*Transcribed page contents*.
□ □ □ □ □ □ □

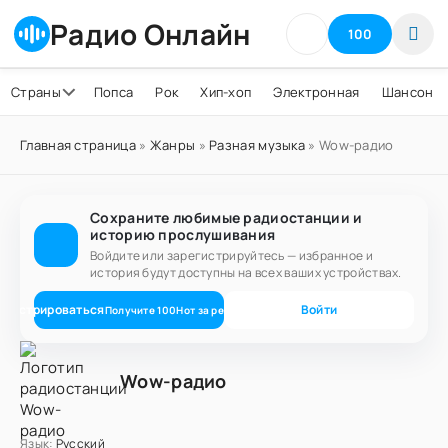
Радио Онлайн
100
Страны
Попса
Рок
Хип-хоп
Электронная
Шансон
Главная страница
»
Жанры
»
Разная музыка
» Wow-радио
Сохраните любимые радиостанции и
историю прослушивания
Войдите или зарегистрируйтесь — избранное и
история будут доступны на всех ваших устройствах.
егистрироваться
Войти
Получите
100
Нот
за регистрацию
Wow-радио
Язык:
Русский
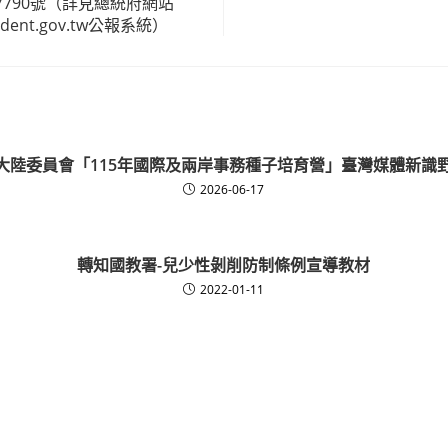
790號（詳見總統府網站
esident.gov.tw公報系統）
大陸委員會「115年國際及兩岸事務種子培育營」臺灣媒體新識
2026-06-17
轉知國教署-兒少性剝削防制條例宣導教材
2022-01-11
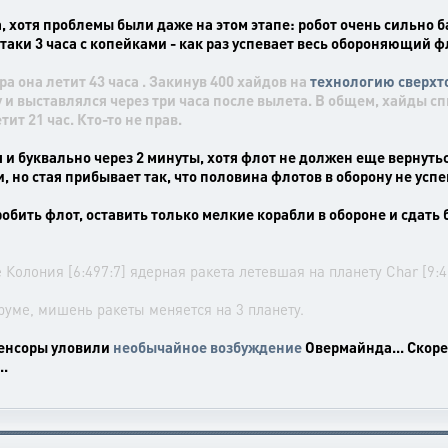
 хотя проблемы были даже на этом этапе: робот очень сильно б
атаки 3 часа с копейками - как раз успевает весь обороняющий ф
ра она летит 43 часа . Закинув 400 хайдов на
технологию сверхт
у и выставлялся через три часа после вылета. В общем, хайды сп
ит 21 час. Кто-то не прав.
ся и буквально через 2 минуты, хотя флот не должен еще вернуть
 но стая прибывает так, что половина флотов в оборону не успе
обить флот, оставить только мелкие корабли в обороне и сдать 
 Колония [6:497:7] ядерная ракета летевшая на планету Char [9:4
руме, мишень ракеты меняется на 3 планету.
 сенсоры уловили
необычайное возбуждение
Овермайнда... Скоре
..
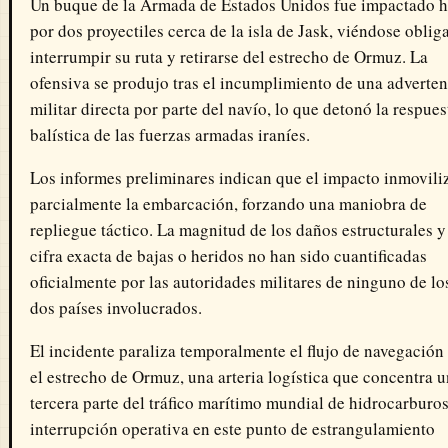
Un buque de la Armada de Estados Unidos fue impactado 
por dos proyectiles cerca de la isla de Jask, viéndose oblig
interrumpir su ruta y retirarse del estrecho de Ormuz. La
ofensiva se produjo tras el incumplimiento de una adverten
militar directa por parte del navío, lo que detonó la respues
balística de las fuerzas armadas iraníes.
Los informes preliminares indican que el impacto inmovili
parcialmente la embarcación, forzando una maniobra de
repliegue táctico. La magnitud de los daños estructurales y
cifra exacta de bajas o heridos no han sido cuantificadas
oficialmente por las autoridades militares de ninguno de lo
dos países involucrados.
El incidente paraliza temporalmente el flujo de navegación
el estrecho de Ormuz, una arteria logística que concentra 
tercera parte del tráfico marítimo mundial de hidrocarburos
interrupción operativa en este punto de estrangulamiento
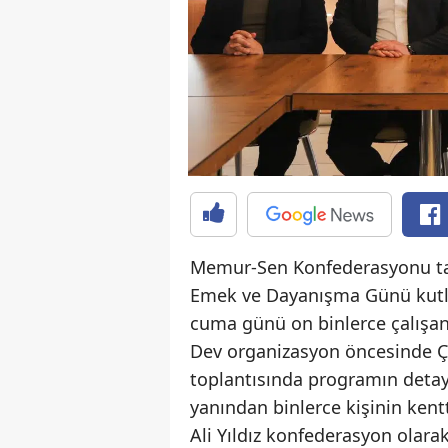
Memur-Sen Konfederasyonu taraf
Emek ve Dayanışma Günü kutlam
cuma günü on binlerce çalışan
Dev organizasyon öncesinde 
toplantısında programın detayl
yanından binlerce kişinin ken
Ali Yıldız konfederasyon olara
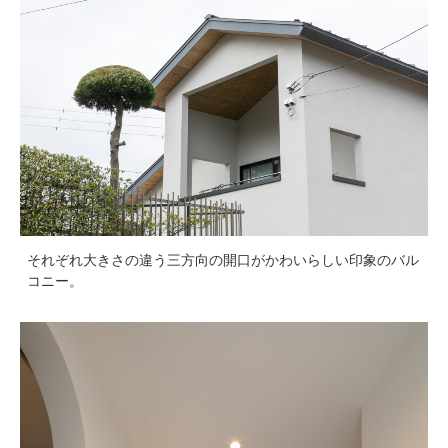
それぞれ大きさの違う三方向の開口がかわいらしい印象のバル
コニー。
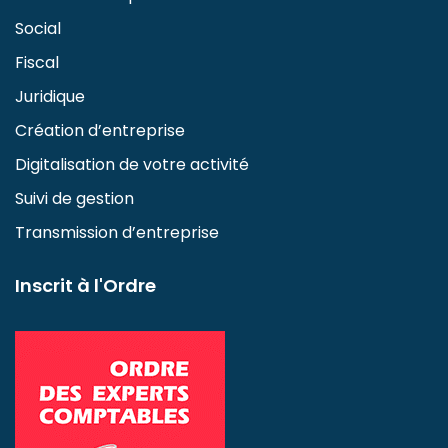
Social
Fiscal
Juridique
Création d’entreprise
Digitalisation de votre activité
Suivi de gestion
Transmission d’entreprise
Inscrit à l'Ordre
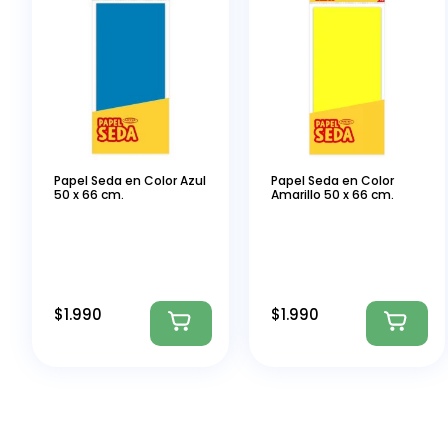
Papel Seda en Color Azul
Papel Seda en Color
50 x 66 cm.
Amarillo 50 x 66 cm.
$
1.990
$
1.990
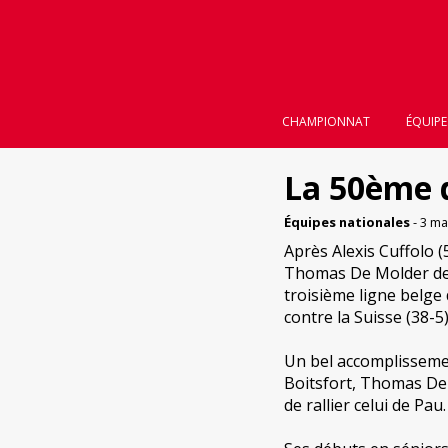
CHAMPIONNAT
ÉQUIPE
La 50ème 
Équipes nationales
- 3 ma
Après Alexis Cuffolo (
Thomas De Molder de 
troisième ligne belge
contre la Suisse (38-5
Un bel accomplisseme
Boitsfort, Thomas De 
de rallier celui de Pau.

□ □ □ □ □ □ □

*WHAT TO PRODUCE*. Restate word for word only the lines from where the entries begin through the one with "технологию сверхт"; omit the pictures.

*OUTPUT OF THE TASK*.
Радио Онлайн
100
Страны
Попса
Рок
Хип-хоп
Электронная
Шансон
Главная страница
»
Жанры
»
Разная музыка
» Wow-радио
Сохраните любимые радиостанции и
историю прослушивания
Войдите или зарегистрируйтесь — избранное и
история будут доступны на всех ваших устройствах.
егистрироваться
Войти
Получите
100
Нот
за регистрацию
Wow-радио
Язык:
Русский
790號（詳見總統府網站
esident.gov.tw公報系統）
大陸委員會「115年國際及兩岸事務種子培育營」臺灣媒體新識
2026-06-17
轉知國教署-兒少性剝削防制條例宣導教材
2022-01-11
 хотя проблемы были даже на этом этапе: робот очень сильно б
атаки 3 часа с копейками - как раз успевает весь обороняющий ф
ра она летит 43 часа . Закинув 400 хайдов на
технологию сверхт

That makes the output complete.